START RECORDS FOR PROCESSING
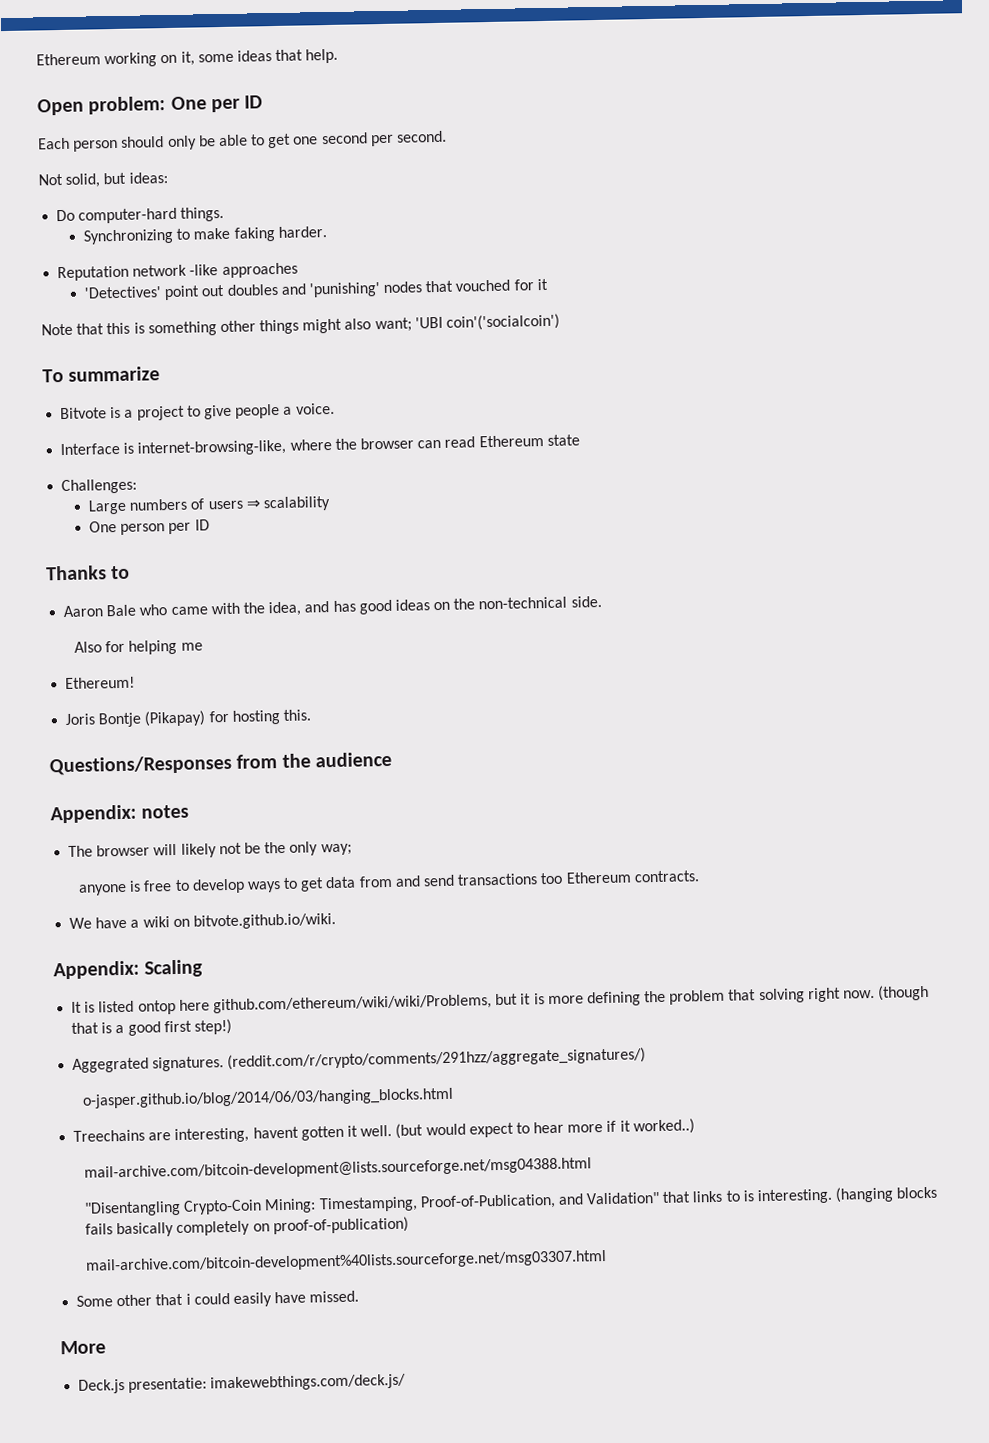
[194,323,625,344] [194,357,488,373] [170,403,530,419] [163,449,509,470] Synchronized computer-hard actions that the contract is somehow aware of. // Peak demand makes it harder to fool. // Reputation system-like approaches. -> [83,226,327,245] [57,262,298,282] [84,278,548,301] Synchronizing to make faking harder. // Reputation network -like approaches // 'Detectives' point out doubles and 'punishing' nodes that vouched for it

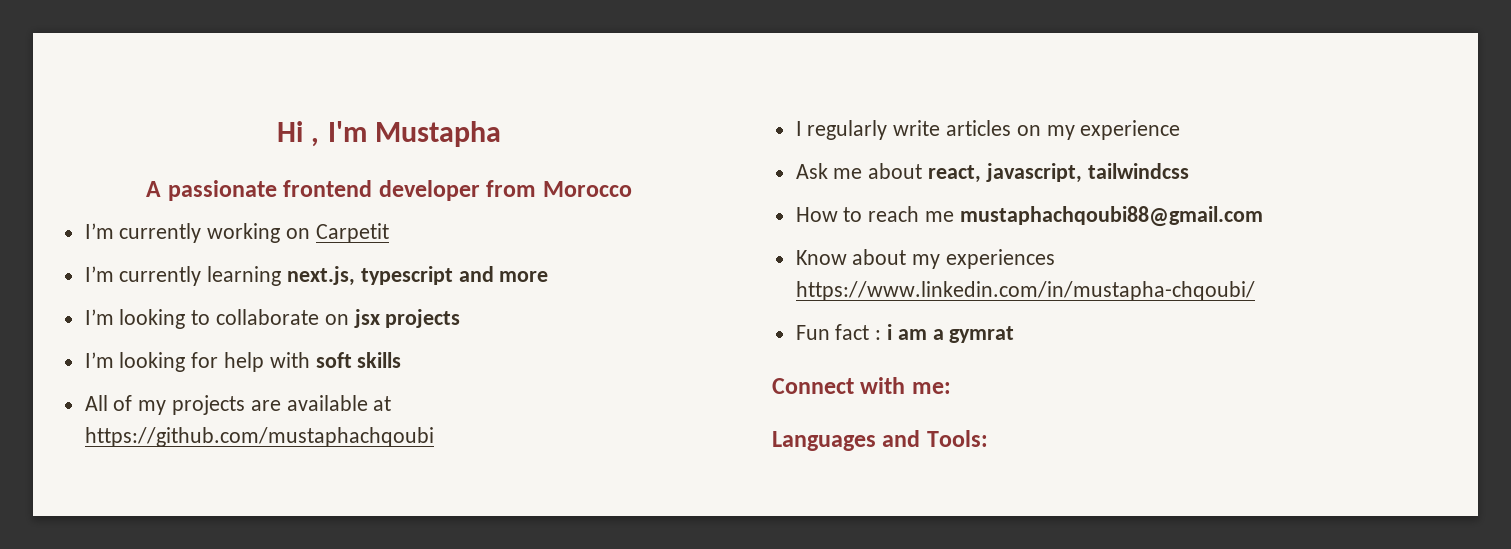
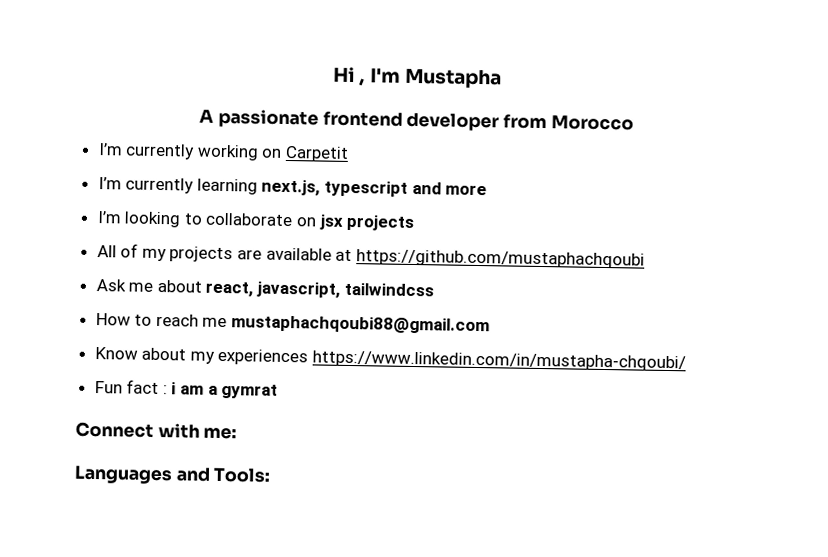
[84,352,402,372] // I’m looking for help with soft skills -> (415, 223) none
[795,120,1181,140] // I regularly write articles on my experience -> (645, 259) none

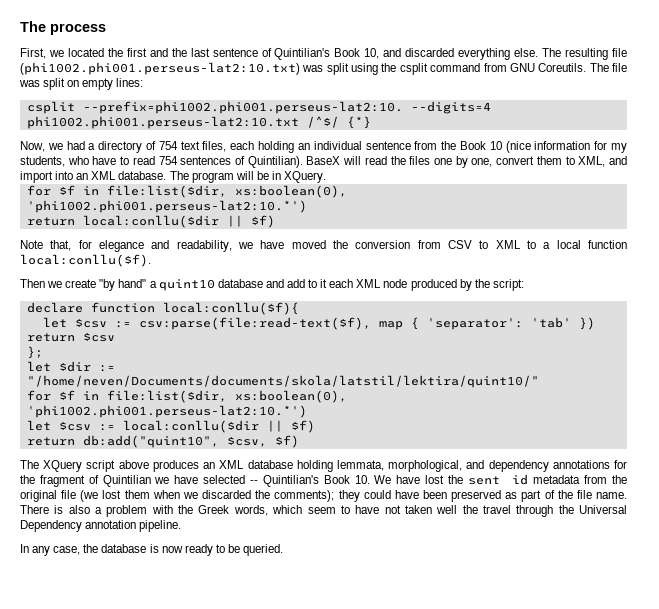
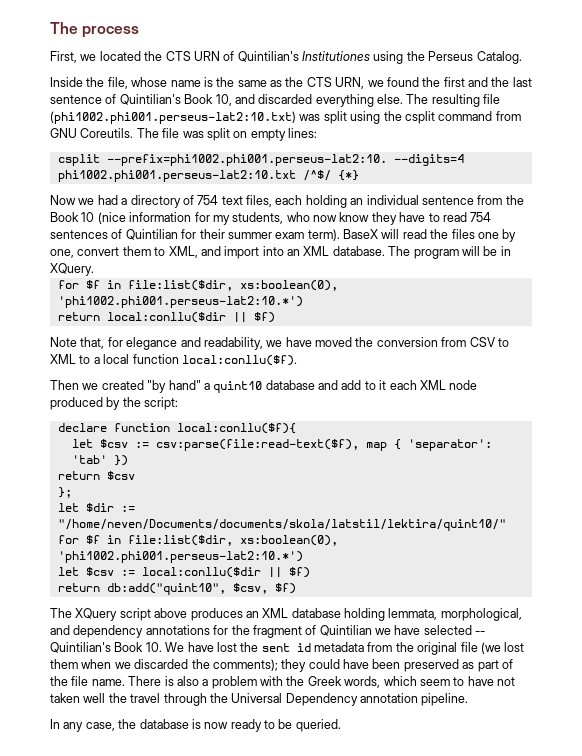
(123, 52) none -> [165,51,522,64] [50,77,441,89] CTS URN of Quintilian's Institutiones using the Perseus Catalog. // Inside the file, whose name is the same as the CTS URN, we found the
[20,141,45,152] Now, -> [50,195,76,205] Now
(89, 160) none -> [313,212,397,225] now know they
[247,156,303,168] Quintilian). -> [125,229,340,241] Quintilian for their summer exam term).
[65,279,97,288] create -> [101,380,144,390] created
END RECORDS FOR PROCESSING
* WHAT YOU SHOULD DO *
Exactly as they appear, transcribe the lines from the top of the material above through the line with "[795,120,1181,140] // I". Omit any picture.

* OUTPUT BELOW *
[194,323,625,344] [194,357,488,373] [170,403,530,419] [163,449,509,470] Synchronized computer-hard actions that the contract is somehow aware of. // Peak demand makes it harder to fool. // Reputation system-like approaches. -> [83,226,327,245] [57,262,298,282] [84,278,548,301] Synchronizing to make faking harder. // Reputation network -like approaches // 'Detectives' point out doubles and 'punishing' nodes that vouched for it

[84,352,402,372] // I’m looking for help with soft skills -> (415, 223) none
[795,120,1181,140] // I regularly write articles on my experience -> (645, 259) none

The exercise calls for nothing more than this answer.